TORONTO – A college scholarship in the United States, let alone a career in professional baseball, didn’t really feel within reach for a young Mike Soroka. As a teenager, the right-hander from Calgary was opening eyes, good enough that he had stopped playing hockey to focus on baseball year-round. Still, he didn’t really have a sense of where he stood relative to the best players his age across the country, which made grander aspirations tougher to grasp.

Then came an invitation to pitch for Alberta in the inaugural Tournament 12 Canadian prospect showcase. Meetings with interested in college coaches and pro scouts followed, and suddenly a host of possibilities in the baseball world felt open to him.

“I started to realize I could do so much more and I’d never really thought of it that way before,” Soroka, now a pitcher for the Atlanta Braves, says of himself at 16 heading into the inaugural T12 in 2013. “I was just playing baseball until I got to that point and T12 was the start of that for me; it was the start of being able to compare myself to other people around Canada.

“You hear lots of other names and guys that were there at the same time. You watch them and see what they have that you don’t, go back home for the off-season and compete again. That was what really kick-started my career.”

DATA —
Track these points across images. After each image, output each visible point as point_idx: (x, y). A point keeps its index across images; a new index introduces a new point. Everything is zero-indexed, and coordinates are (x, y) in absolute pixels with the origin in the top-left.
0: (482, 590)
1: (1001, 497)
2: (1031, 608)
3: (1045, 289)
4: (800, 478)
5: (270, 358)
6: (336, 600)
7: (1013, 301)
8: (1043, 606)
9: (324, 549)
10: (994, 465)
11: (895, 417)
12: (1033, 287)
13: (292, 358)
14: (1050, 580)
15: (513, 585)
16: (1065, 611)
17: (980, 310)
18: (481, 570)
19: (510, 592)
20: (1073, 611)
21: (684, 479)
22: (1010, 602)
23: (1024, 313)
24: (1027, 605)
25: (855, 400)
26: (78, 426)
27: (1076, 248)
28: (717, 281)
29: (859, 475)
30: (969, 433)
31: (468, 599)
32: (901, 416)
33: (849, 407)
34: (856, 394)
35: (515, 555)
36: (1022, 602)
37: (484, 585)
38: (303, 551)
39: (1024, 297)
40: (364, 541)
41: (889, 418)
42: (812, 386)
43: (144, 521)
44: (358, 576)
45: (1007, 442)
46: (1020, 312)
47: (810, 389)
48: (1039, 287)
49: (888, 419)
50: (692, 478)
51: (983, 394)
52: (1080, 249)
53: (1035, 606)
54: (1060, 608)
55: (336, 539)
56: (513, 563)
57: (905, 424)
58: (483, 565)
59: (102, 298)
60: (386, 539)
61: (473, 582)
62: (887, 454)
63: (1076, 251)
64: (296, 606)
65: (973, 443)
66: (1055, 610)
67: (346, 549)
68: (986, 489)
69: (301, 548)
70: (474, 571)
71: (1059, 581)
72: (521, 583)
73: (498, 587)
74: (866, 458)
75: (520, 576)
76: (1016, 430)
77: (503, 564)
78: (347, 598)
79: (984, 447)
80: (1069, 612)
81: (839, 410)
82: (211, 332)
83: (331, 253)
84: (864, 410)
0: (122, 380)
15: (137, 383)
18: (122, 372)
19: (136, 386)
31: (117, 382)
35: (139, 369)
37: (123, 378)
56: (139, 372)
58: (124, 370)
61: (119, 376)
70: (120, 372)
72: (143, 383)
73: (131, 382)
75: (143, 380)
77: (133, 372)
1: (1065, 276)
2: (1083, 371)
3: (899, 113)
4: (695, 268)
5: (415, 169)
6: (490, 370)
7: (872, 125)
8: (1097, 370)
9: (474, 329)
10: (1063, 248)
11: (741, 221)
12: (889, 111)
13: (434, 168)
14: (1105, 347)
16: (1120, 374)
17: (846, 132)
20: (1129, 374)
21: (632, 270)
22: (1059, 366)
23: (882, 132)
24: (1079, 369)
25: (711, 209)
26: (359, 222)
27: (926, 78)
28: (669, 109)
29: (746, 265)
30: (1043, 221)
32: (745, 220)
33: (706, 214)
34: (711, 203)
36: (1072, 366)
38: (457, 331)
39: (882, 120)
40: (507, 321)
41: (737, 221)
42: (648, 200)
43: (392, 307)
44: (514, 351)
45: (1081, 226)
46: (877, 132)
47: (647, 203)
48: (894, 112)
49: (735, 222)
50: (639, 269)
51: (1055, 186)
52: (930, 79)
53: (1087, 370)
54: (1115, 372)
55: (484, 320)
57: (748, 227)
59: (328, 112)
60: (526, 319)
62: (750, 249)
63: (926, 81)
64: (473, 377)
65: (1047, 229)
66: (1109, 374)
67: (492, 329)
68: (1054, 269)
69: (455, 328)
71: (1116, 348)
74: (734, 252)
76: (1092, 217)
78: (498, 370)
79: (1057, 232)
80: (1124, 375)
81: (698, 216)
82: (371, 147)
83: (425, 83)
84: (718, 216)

THINGS TO DO —
1 - Using the article about Mike Soroka, say whether each statement is true, answering yes or no and quoting the exact words from the article that decide it. (a) Soroka had given up hockey so he could play baseball all year. (b) Soroka was 18 when he went to the first Tournament 12. (c) Soroka pitched for British Columbia at the first Tournament 12.
2 - Write the next part of the article about Mike Soroka, picking up after its last sentence.
The entries have nothing to do with any of this.

ANSWERS IN ORDER —
1 -
(a) Yes: "he had stopped playing hockey to focus on baseball year-round"
(b) No: "says of himself at 16 heading into the inaugural T12 in 2013"
(c) No: "an invitation to pitch for Alberta in the inaugural Tournament 12 Canadian prospect showcase"

2 -
Soroka in action at Tournament 12. (Photo courtesy of the Toronto Blue Jays)

That career took Soroka to a big-league debut May 1 at New York, when he threw six innings of one-run ball at the Mets in a 3-2 victory, in the process becoming the first alumnus of T12 to reach the majors.

The sixth edition of the prospect showcase, hosted at Rogers Centre and run by the Toronto Blue Jays, begins Thursday with 168 players from across the country hoping they can follow in Soroka’s footsteps.

Participants are selected through tryouts in each of the country’s 10 provinces with the assistance of local coaches, Baseball Canada and members of the Blue Jays’ scouting staff – Kory Lafreniere, Jay Lapp, Adam Arnold and Jasmin Roy.

“It’s a collaborative effort from all the stakeholders involved in Canadian baseball, this one tournament,” says T.J. Burton, a former pro pitcher from Ottawa who is the program manager, amateur baseball for the Blue Jays and heads up T12. “Having tryouts in every province to give every kid an opportunity to be seen is so important to us. I just don’t think we miss anybody.”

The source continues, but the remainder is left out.